What you return must be the lines of the data that hold the word "have".

(Stored dataset items)
• • • • • • •

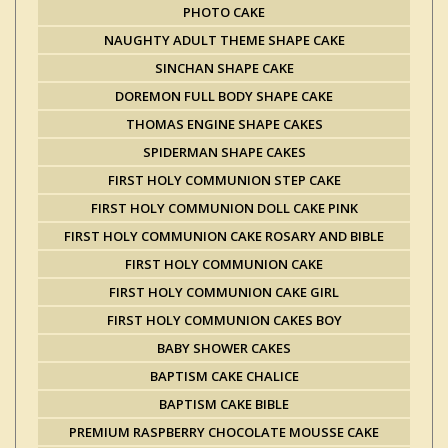
PHOTO CAKE
NAUGHTY ADULT THEME SHAPE CAKE
SINCHAN SHAPE CAKE
DOREMON FULL BODY SHAPE CAKE
THOMAS ENGINE SHAPE CAKES
SPIDERMAN SHAPE CAKES
FIRST HOLY COMMUNION STEP CAKE
FIRST HOLY COMMUNION DOLL CAKE PINK
FIRST HOLY COMMUNION CAKE ROSARY AND BIBLE
FIRST HOLY COMMUNION CAKE
FIRST HOLY COMMUNION CAKE GIRL
FIRST HOLY COMMUNION CAKES BOY
BABY SHOWER CAKES
BAPTISM CAKE CHALICE
BAPTISM CAKE BIBLE
PREMIUM RASPBERRY CHOCOLATE MOUSSE CAKE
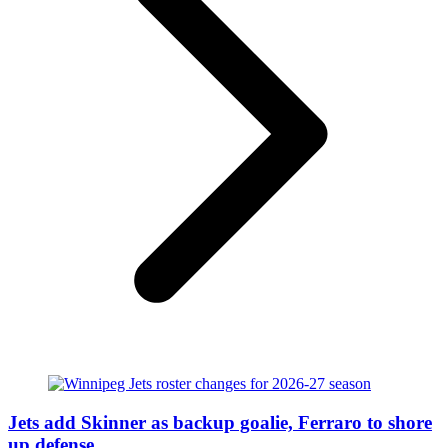
Jets add Skinner as backup goalie, Ferraro to shore
up defense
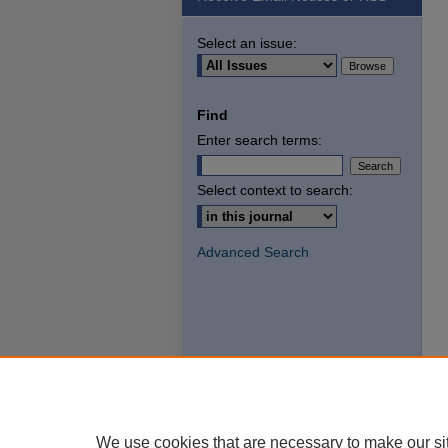
Select an issue:
Find
Enter search terms:
Select context to search:
Advanced Search
We use cookies that are necessary to make our si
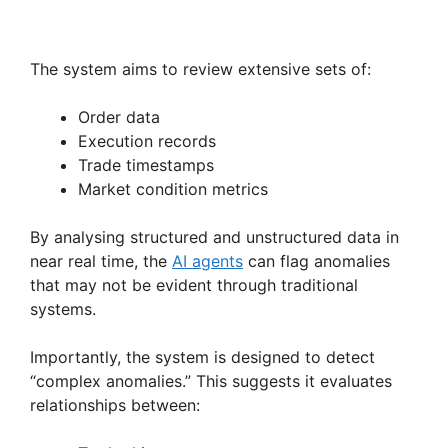
The system aims to review extensive sets of:
Order data
Execution records
Trade timestamps
Market condition metrics
By analysing structured and unstructured data in
near real time, the
AI agents
can flag anomalies
that may not be evident through traditional
systems.
Importantly, the system is designed to detect
“complex anomalies.” This suggests it evaluates
relationships between:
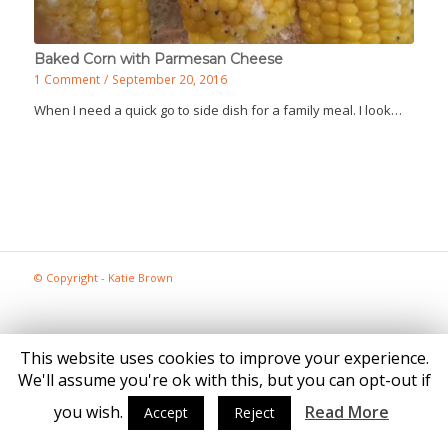
Baked Corn with Parmesan Cheese
1 Comment
/
September 20, 2016
When I need a quick go to side dish for a family meal. I look…
© Copyright - Katie Brown
This website uses cookies to improve your experience.
We'll assume you're ok with this, but you can opt-out if
you wish.
Read More
Accept
Reject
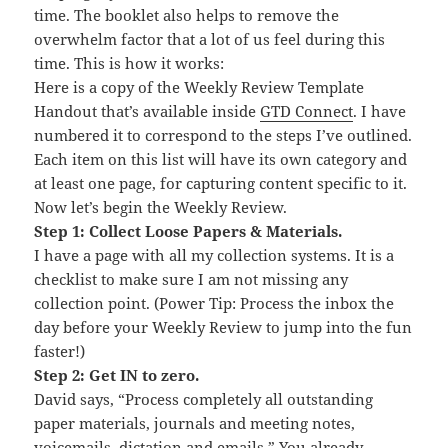
time. The booklet also helps to remove the
overwhelm factor that a lot of us feel during this
time. This is how it works:
Here is a copy of the Weekly Review Template
Handout that’s available inside
GTD Connect
. I have
numbered it to correspond to the steps I’ve outlined.
Each item on this list will have its own category and
at least one page, for capturing content specific to it.
Now let’s begin the Weekly Review.
Step 1: Collect Loose Papers & Materials.
I have a page with all my collection systems. It is a
checklist to make sure I am not missing any
collection point. (Power Tip: Process the inbox the
day before your Weekly Review to jump into the fun
faster!)
Step 2: Get IN to zero.
David says, “Process completely all outstanding
paper materials, journals and meeting notes,
voicemails, dictation and emails.” You already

• • • • • • •

- Solution below:
. I have
Each item on this list will have its own category and
I have a page with all my collection systems. It is a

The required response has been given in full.